▶ [Task statement] Leaving out the images, please reproduce each line below exactly.

== Data block

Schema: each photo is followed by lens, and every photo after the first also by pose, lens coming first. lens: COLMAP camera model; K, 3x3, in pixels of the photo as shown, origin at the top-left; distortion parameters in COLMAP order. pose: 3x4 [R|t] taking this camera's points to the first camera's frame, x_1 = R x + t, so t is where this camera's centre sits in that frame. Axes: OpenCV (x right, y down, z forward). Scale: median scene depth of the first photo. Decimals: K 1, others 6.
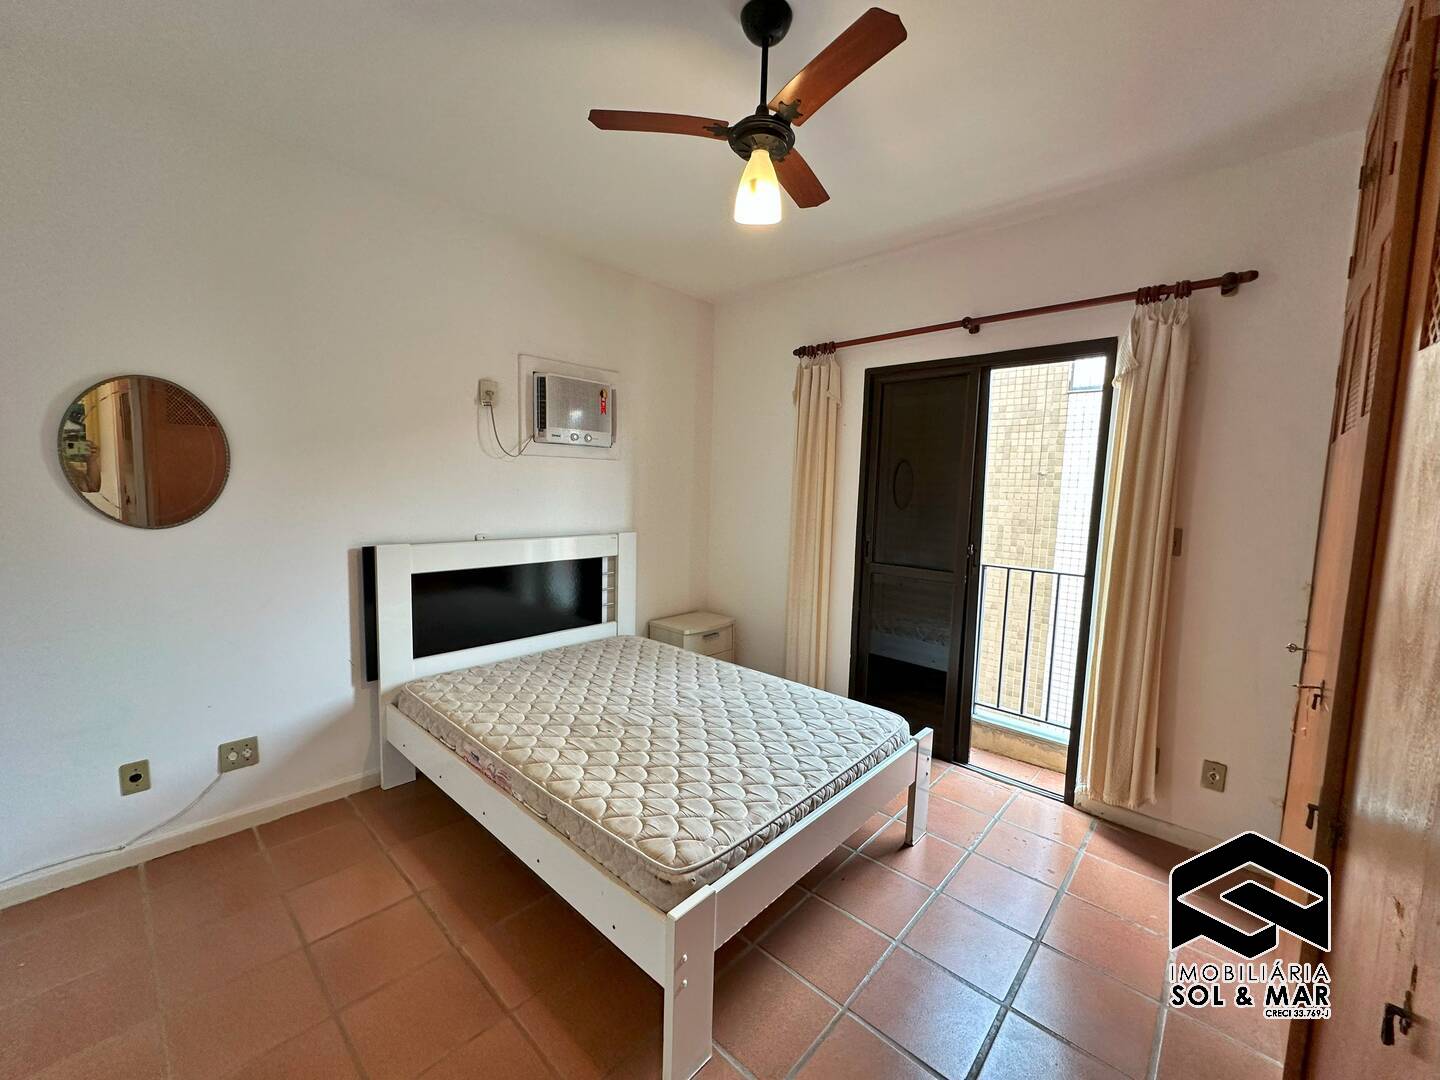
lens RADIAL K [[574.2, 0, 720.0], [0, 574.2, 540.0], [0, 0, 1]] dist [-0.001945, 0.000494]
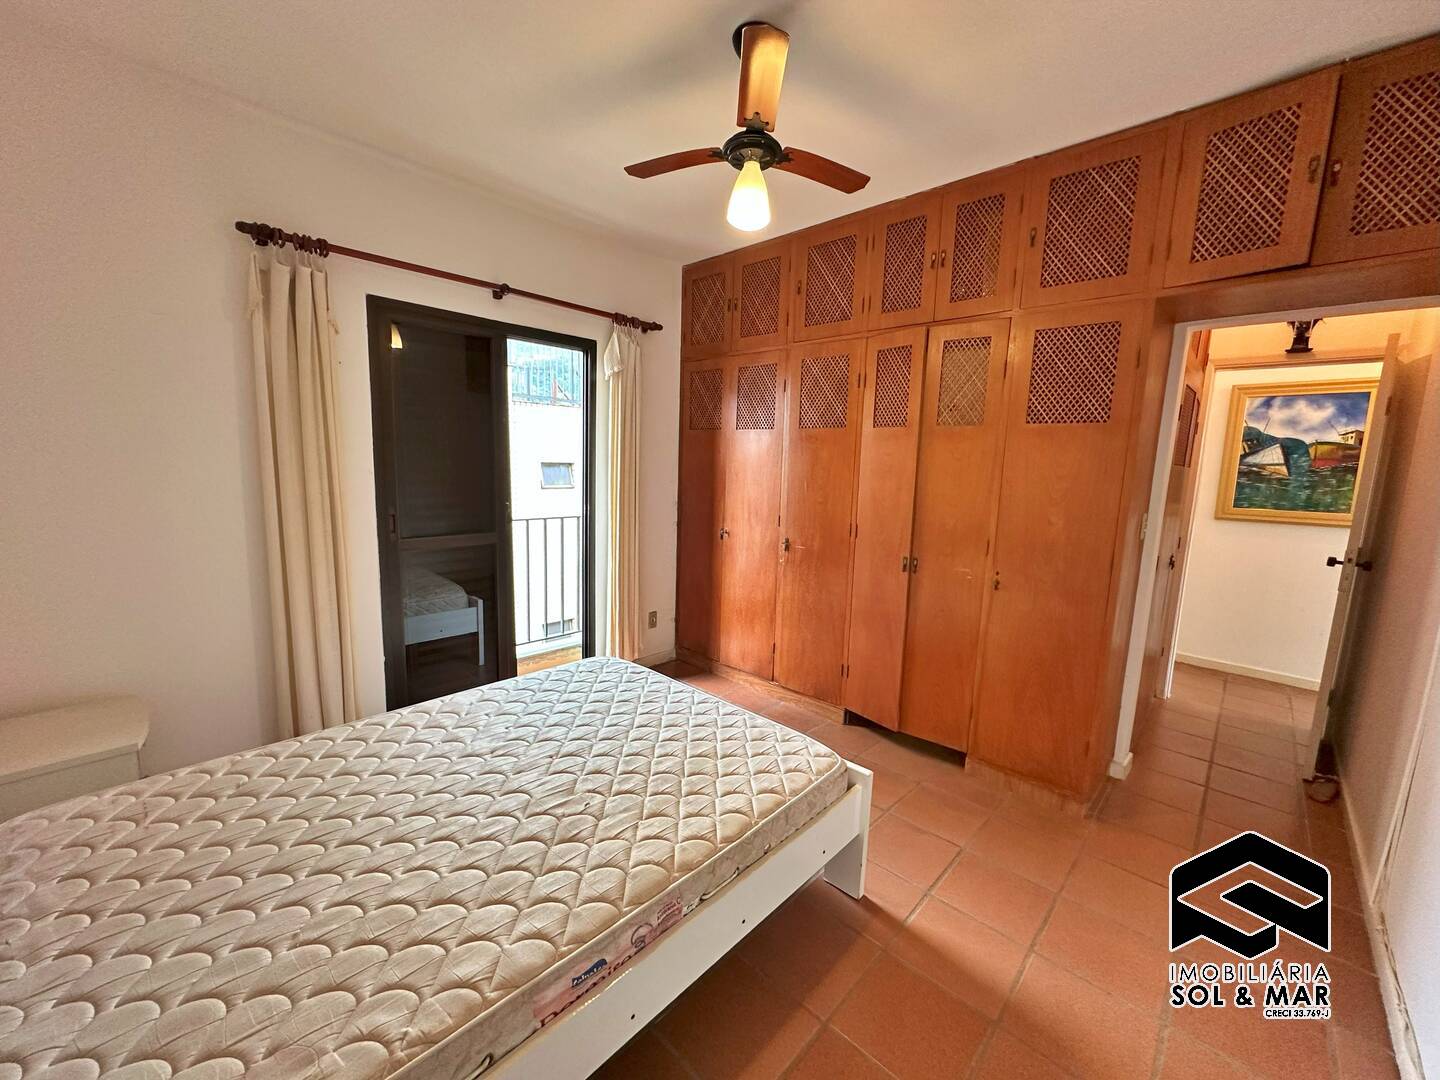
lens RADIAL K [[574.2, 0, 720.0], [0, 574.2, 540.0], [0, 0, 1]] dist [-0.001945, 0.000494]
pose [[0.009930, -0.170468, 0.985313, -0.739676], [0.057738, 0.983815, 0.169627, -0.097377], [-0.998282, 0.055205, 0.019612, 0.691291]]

====

▶ [Task solution]
Schema: each photo is followed by lens, and every photo after the first also by pose, lens coming first. lens: COLMAP camera model; K, 3x3, in pixels of the photo as shown, origin at the top-left; distortion parameters in COLMAP order. pose: 3x4 [R|t] taking this camera's points to the first camera's frame, x_1 = R x + t, so t is where this camera's centre sits in that frame. Axes: OpenCV (x right, y down, z forward). Scale: median scene depth of the first photo. Decimals: K 1, others 6.
lens RADIAL K [[574.2, 0, 720.0], [0, 574.2, 540.0], [0, 0, 1]] dist [-0.001945, 0.000494]
lens RADIAL K [[574.2, 0, 720.0], [0, 574.2, 540.0], [0, 0, 1]] dist [-0.001945, 0.000494]
pose [[0.009930, -0.170468, 0.985313, -0.739676], [0.057738, 0.983815, 0.169627, -0.097377], [-0.998282, 0.055205, 0.019612, 0.691291]]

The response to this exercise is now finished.